# Hidden Gem in Harrodsburg, KY



## filfoster (Aug 23, 2011)

It's a shame more AAAC members don't browse this forum. For what it's worth and whoever may see this, here's a tip. If you're visiting Harrodsburg, KY (We base our Bourbon Trail expeditions from the Beaumont Inn), please take an hour on Saturday mornings to walk the mile or so downtown to 225 S. Main Street, the Kentucky Fudge Co. and Next Door Eatery, to hear, for free, a multi-generational, amateur 'jam session' of country and blue grass musicians (ages 8 to 90) take turns leading an impromptu medley of wonderful music. We found this by accident last year and just drpped in again this past weekend with friends. This is a memory scrapbook page you shouldn't miss.


----------



## Snow Hill Pond (Aug 10, 2011)

You mention the Bourbon Trail. When I was in jr. high school we visited the Talbot Tavern in Bardstown, one of the oldest continuously operating taverns in America. I believe it's still operating. It's a neat little place with a lot of history.


----------



## pooh_ah (Sep 11, 2009)

The Beaumont Inn is great. My daughter and I stayed there last fall when she visited nearby Centre College.


----------



## ClassicTop (Oct 25, 2016)

Snow Hill Pond said:


> You mention the Bourbon Trail.
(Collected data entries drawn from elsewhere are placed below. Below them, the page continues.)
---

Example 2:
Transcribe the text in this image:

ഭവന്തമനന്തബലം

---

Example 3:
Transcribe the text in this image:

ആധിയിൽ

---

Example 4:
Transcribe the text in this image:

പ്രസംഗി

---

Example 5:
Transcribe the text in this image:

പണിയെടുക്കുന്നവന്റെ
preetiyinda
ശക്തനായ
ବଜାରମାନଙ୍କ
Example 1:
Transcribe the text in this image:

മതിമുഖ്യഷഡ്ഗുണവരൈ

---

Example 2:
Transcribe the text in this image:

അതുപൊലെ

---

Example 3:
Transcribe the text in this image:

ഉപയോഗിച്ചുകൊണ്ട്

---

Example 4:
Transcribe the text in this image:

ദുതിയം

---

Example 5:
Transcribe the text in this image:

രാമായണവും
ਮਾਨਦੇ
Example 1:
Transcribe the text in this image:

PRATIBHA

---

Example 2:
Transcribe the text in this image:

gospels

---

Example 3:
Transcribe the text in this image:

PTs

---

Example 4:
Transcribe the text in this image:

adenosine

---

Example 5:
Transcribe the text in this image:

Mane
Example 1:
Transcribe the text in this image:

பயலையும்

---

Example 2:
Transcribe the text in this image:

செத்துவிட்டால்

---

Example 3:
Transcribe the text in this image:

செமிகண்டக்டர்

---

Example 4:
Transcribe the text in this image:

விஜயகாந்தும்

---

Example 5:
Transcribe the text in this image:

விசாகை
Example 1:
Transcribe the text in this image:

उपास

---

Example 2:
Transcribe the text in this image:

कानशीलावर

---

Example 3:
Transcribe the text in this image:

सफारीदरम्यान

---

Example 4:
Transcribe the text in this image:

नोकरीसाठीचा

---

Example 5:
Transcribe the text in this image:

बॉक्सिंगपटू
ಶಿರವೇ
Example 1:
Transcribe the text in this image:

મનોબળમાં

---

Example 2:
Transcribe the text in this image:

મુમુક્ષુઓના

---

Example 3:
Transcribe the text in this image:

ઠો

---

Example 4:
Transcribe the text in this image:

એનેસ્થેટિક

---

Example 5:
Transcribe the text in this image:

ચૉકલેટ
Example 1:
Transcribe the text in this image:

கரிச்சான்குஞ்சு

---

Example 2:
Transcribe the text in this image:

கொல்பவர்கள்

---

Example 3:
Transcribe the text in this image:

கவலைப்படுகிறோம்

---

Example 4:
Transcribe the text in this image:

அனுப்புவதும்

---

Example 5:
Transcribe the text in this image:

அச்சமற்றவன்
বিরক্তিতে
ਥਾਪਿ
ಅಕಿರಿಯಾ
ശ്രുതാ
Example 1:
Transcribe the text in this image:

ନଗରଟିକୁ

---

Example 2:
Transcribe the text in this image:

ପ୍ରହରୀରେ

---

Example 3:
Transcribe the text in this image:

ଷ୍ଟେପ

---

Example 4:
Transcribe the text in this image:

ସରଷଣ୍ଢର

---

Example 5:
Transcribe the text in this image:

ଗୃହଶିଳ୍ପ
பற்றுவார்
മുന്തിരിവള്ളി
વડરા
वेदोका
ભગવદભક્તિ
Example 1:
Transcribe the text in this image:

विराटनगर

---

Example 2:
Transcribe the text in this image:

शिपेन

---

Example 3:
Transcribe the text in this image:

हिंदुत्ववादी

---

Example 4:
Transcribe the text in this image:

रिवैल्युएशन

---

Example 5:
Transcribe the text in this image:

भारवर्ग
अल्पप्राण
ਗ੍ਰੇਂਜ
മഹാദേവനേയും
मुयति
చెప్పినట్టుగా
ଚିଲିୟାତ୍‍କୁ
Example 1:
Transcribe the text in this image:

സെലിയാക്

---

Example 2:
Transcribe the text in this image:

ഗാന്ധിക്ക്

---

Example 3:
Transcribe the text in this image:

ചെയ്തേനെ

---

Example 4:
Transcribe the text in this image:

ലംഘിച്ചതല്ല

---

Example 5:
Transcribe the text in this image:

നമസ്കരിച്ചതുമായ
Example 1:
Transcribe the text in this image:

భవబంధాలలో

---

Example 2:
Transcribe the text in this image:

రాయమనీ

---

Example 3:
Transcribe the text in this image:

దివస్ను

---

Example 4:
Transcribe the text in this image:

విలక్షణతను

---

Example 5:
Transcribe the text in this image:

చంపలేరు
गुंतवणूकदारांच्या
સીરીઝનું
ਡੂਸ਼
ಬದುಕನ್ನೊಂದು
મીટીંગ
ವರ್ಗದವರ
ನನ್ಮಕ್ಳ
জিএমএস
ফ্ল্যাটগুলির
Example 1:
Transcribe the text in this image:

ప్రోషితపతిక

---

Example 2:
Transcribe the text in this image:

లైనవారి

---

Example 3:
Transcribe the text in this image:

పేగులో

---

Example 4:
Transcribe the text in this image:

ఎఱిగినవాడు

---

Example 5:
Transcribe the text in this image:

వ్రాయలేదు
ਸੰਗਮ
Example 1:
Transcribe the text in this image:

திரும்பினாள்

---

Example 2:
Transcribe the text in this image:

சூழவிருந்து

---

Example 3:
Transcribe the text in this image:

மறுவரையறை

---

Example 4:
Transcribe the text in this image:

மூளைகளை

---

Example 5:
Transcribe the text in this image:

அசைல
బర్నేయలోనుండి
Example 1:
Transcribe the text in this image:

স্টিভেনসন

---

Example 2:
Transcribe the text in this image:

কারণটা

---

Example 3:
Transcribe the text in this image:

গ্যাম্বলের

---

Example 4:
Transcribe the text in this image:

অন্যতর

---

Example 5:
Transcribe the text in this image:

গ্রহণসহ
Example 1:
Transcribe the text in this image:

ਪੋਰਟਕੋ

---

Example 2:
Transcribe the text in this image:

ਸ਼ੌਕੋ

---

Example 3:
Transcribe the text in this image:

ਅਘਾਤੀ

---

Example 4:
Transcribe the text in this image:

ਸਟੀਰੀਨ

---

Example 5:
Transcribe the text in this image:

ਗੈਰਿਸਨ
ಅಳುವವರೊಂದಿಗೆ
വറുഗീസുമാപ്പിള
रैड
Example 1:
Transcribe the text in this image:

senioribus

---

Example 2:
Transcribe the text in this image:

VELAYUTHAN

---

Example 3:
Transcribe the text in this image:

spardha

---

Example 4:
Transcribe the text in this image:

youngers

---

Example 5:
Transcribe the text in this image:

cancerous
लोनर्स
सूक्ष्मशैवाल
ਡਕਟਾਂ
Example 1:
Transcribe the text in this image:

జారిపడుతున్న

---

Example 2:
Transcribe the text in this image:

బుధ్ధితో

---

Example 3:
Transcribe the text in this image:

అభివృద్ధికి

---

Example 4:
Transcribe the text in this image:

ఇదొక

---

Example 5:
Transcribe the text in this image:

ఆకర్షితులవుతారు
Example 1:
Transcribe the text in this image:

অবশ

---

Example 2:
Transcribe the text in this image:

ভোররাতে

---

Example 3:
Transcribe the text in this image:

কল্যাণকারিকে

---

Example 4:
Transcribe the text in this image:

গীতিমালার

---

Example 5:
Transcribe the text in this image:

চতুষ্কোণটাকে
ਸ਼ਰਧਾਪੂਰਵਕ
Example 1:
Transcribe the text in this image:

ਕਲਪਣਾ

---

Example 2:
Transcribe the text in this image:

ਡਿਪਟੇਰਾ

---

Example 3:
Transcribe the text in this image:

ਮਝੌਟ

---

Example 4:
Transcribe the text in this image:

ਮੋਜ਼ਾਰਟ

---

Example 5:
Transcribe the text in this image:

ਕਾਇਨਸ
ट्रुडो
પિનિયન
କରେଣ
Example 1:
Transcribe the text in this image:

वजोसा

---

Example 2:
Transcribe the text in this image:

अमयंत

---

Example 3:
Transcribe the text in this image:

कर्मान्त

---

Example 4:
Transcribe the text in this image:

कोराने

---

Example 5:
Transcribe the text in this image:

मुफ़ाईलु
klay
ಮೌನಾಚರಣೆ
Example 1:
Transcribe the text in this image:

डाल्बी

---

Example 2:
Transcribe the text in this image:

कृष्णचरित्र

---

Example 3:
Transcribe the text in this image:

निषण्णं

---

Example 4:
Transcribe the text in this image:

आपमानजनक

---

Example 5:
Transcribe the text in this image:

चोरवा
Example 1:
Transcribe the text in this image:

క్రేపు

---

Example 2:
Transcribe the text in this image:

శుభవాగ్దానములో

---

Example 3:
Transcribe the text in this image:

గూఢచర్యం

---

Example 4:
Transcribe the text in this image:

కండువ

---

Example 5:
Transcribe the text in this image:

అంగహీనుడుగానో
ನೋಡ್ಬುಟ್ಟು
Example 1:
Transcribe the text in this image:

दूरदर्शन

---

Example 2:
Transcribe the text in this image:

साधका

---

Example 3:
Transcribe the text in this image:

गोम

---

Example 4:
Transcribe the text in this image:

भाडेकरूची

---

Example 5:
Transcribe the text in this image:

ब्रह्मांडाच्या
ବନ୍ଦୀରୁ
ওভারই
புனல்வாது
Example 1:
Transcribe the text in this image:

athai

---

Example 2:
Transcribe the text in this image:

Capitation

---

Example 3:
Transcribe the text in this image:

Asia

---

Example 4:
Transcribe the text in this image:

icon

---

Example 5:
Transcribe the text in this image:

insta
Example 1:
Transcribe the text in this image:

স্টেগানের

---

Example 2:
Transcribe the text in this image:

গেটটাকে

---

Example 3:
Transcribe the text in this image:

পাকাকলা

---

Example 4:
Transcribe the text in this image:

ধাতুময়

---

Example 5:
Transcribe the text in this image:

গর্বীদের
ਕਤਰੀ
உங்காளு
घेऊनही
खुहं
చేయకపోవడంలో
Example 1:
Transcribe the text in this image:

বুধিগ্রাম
When I was in jr. high school we visited the Talbot Tavern in Bardstown, one of the oldest continuously operating taverns in America. I believe it's still operating. It's a neat little place with a lot of history.


The Talbott Tavern is still in operation, but it did close for around one year in the late '90s due to a fire.

Bardstown is a great little town. It's a must visit if on the Bourbon Trail.


----------